The question was then put as to whether there were on Mars or other planets in the void men or creatures like them and at this the judge who had returned to the fire and stood half naked and sweating spoke and said that there were not and that there were no men anywhere in the universe save those upon the earth. All listened as he spoke, those who had turned to watch him and those who would not.

The truth about the world, he said, is that anything is possible. Had you not seen it all from birth and thereby bled it of its strangeness it would appear to you for what it is, a hat trick in a medicine show, a fevered dream, a trance bepopulate with chimeras having neither analogue nor precedent, an itinerant carnival, a migratory tentshow whose ultimate destination after many a pitch in many a mudded field is unspeakable and calamitous beyond reckoning.

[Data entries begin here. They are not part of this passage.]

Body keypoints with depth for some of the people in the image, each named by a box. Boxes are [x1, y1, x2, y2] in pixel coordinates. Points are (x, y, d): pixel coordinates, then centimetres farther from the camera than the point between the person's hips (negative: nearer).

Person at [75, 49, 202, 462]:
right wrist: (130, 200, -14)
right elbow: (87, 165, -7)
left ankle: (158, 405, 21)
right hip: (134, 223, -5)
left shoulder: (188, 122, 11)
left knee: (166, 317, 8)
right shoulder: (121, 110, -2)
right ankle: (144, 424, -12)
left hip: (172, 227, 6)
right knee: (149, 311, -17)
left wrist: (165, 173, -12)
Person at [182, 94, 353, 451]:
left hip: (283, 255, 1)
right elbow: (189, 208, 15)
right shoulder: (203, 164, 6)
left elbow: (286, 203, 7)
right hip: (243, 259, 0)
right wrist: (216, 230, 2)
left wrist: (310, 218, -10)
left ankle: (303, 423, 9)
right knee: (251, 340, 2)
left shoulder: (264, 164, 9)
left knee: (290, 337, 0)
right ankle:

The universe is no narrow thing and the order within it is not constrained by any latitude in its conception to repeat what exists in one part in any other part. Even in this world more things exist without our knowledge than with it and the order in creation which you see is that which you have put there, like a string in a maze, so that you shall not lose your way. For existence has its own order and that no man’s mind can compass, that mind itself being but a fact among others.